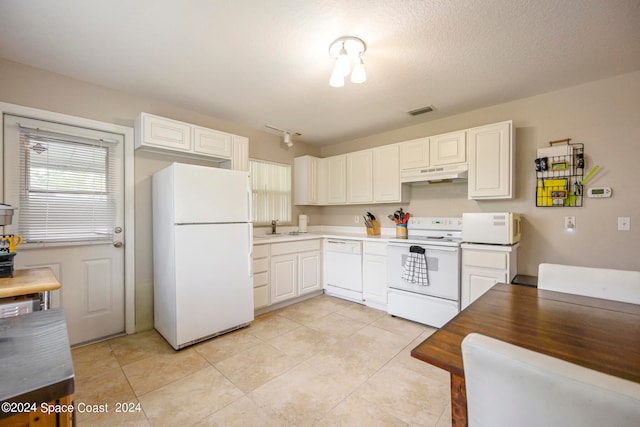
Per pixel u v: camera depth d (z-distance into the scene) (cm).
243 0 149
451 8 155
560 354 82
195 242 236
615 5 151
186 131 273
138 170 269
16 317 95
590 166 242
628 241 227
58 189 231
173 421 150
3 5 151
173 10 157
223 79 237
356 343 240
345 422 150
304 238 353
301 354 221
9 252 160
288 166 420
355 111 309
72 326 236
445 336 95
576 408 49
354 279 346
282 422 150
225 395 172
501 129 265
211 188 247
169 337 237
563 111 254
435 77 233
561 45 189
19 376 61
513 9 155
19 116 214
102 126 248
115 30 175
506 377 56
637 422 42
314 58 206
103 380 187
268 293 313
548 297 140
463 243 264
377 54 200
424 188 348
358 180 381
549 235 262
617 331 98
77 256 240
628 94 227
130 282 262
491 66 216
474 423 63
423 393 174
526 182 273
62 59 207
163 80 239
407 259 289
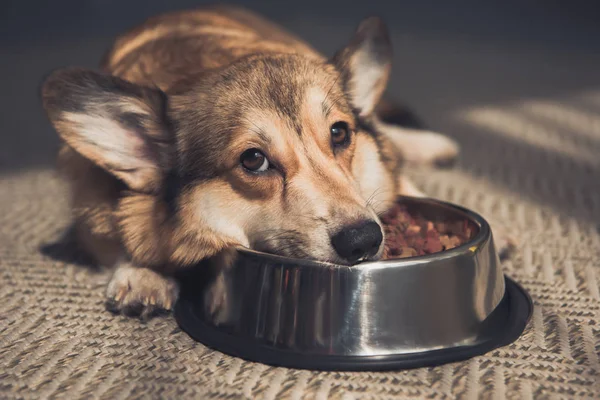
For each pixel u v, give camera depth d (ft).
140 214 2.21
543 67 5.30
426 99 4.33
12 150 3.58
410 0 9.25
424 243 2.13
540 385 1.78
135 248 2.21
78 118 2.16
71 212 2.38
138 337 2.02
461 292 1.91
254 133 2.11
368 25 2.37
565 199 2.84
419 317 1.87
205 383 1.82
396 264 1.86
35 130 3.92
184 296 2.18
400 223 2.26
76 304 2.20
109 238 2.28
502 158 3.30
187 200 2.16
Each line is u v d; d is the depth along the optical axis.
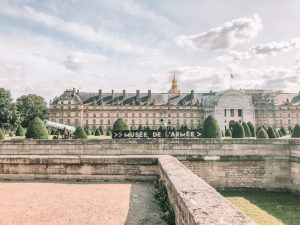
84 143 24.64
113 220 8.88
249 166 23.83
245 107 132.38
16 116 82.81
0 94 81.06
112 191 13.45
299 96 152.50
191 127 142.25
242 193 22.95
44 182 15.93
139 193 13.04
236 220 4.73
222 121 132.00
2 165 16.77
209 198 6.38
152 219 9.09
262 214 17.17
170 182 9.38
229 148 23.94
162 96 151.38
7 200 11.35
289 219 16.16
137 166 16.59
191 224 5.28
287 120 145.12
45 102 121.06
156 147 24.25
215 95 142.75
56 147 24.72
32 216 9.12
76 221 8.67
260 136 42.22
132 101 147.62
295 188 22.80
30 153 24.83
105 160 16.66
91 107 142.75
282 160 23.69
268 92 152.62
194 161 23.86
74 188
+ + + + + + +
— Exercise objective —
Except for the pictures, copy every line of the records above exactly.

— Output of the task —
Per pixel u v: camera depth d (z-distance into the scene) (cm).
243 0 149
451 8 155
560 354 82
195 242 236
615 5 151
186 131 273
138 170 269
16 317 95
590 166 242
628 241 227
58 189 231
173 421 150
3 5 151
173 10 157
223 79 237
356 343 240
345 422 150
304 238 353
301 354 221
9 252 160
288 166 420
355 111 309
72 326 236
445 336 95
576 408 49
354 279 346
282 422 150
225 395 172
501 129 265
211 188 247
169 337 237
563 111 254
435 77 233
561 45 189
19 376 61
513 9 155
19 116 214
102 126 248
115 30 175
506 377 56
637 422 42
314 58 206
103 380 187
268 293 313
548 297 140
463 243 264
377 54 200
424 188 348
358 180 381
549 235 262
617 331 98
77 256 240
628 94 227
130 282 262
491 66 216
474 423 63
423 393 174
526 182 273
62 59 207
163 80 239
407 259 289
For each pixel u v, give camera depth d (ft).
140 214 2.21
543 67 5.30
426 99 4.33
12 150 3.58
410 0 9.25
424 243 2.13
540 385 1.78
135 248 2.21
78 118 2.16
71 212 2.38
138 337 2.02
461 292 1.91
254 133 2.11
368 25 2.37
565 199 2.84
419 317 1.87
205 383 1.82
396 264 1.86
35 130 3.92
184 296 2.18
400 223 2.26
76 304 2.20
109 238 2.28
502 158 3.30
187 200 2.16
Each line is u v d; d is the depth along the optical axis.
84 143 24.64
113 220 8.88
249 166 23.83
245 107 132.38
16 116 82.81
0 94 81.06
112 191 13.45
299 96 152.50
191 127 142.25
242 193 22.95
44 182 15.93
139 193 13.04
236 220 4.73
222 121 132.00
2 165 16.77
209 198 6.38
152 219 9.09
262 214 17.17
170 182 9.38
229 148 23.94
162 96 151.38
7 200 11.35
289 219 16.16
137 166 16.59
191 224 5.28
287 120 145.12
45 102 121.06
156 147 24.25
215 95 142.75
56 147 24.72
32 216 9.12
76 221 8.67
260 136 42.22
132 101 147.62
295 188 22.80
30 153 24.83
105 160 16.66
91 107 142.75
282 160 23.69
268 92 152.62
194 161 23.86
74 188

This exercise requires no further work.